With this English-language remake of his 2008 Belgian film “Loft,” Erik Van Looy may just have repeated the dubious distinction that George Sluizer achieved with his redoing of his superb thriller “Spoorloos” (1988) as “The Vanishing” five years later: managing to make a movie so disastrously bad that it will kill any chance for a future career in Hollywood. “The Loft” is absurdly, hilariously terrible, a thriller with characters so repulsive that it’s not so much a whodunit as a whocareswhodunit.
The premise might have Billy Wilder spinning in his grave, representing as it does a riff on “The Apartment.” Five married pals decide to go in together on a pad in the new building designed by one of them—Vincent (Karl Urban). Keeping one key for himself, Vincent—who’s married to Barbara (Valerie Cruz)—gives the others to Chris (James Marsden), a psychologist whose wife Allison (Rhona Mitra) seems perpetually depressed; Philip (Matthias Schoenaerts), Chris’ hot-tempered brother, who’s just wed Vicky (Margarita Levieva), the daughter of a big real estate magnate; Marty (Eric Stonestreet), a fat, loudmouth drunkard whose wife Mimi (Kali Rocha) tolerates him; and Luke (Wentworth Miller), a buttoned-down sort married to Ellie (Elaine Cassidy) but in thrall to Vincent. All intend to use the place for their extramarital trysts, though Chris is a reluctant player and Luke frankly seems too emotionally desiccated to come on to any woman.
We see this set-up during an elaborate assemblage of flashbacks, however, because the movie begins with scenes of the guys being interrogated by cops, followed by an initial flashback to Luke’s discovery of the butchered body of a woman handcuffed to the loft’s bed.

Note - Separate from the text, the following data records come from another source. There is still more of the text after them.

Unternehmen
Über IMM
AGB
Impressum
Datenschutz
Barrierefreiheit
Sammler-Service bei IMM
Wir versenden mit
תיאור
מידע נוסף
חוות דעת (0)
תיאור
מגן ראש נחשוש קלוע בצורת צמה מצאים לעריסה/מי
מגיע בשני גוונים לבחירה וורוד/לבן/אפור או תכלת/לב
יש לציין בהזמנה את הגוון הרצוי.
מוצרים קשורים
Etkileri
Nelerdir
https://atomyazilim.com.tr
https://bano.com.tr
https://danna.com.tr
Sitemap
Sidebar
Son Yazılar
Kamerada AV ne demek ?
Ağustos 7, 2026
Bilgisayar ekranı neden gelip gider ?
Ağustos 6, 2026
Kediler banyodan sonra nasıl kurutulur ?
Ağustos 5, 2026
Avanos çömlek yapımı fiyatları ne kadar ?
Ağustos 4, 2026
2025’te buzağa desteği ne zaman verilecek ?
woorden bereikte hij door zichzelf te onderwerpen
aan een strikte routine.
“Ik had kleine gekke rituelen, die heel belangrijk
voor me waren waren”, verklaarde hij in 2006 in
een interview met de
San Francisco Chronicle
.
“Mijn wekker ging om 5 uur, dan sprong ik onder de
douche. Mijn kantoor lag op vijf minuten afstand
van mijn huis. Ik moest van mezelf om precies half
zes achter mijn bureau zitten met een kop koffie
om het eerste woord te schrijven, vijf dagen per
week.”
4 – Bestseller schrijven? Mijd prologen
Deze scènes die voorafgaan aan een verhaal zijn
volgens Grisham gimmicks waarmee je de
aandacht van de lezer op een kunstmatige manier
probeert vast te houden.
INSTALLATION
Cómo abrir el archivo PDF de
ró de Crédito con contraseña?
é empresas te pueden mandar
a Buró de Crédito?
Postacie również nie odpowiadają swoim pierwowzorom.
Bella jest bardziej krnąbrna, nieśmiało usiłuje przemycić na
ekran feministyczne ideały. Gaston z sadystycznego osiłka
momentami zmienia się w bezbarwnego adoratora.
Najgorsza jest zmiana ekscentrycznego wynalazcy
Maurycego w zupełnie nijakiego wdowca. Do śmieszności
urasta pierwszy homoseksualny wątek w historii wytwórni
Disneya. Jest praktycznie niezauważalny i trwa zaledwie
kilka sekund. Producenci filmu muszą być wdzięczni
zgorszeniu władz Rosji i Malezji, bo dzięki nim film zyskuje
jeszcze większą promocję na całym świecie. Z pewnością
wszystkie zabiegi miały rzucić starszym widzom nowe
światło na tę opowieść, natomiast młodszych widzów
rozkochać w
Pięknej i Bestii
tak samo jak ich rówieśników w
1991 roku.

He summons the others to the apartment and together they bicker about what should be done and accuse one another of responsibility for the murder. Over the course of the morning many more flashbacks reveal a whole slew of compilations piled upon complications leading to the unhappy situation in the loft. The most significant are Chris’ involvement with an icy blonde named Ann (Rachael Taylor), who’s constantly on the arm of a sleazy city councilman in league with Philip’s father-in-law, and a business trip to San Diego, where the boys meet blonde bombshell Sarah Deakins (Isabel Lucas). Could either of these two be the woman sprawled, face down, on the bed?
As noted above, it’s hard to care whether it is or not, or to remain the least interested in what might happen to any of these characters, since nobody proceeds past the cardboard stage, given that the plot turns grow increasingly artificial, the dialogue is ludicrously flat, and the actors’ delivery of it is so stilted that it sounds as though they’re reciting their lines phonetically, even though English is the first language of most of them. You might want to give Van Looy and his cast the benefit of the doubt by assuming that the loopy style they’ve all adopted is designed to turn the movie into a parody of the over-plotted puzzle picture with double-crosses galore, only to be succeeded by triple- and quadruple-crosses and capped by a final reel in which the twists come fast and furious, each more ridiculous than the last.
But that appears to give the filmmakers entirely too much credit. Why else would they have cast Lucas, whose performance could be compared only to Bo Derek at her worst (see “Tarzan”). Not that any of the others distinguish themselves, except in awfulness. Special mention is due to Schoenaerts, who’s reprising his part from the 2008 Belgian original, but Stonestreet is perhaps even worse, and even a dependable actor like Marston finds himself stranded in the mire. The look of the film is unattractive, too, with an uninspired production design by Maia Javan and bleached-out cinematography by Nicolas Karakatsanis.
“The Loft” deserves recognition, though, not only because it might derail any hope of a career Van Looy might have hoped for in Hollywood, but because its unremitting awfulness could just earn it a place among camp classics. Clear out a space on the ‘Le Bad Cinema’ shelf for this turkey.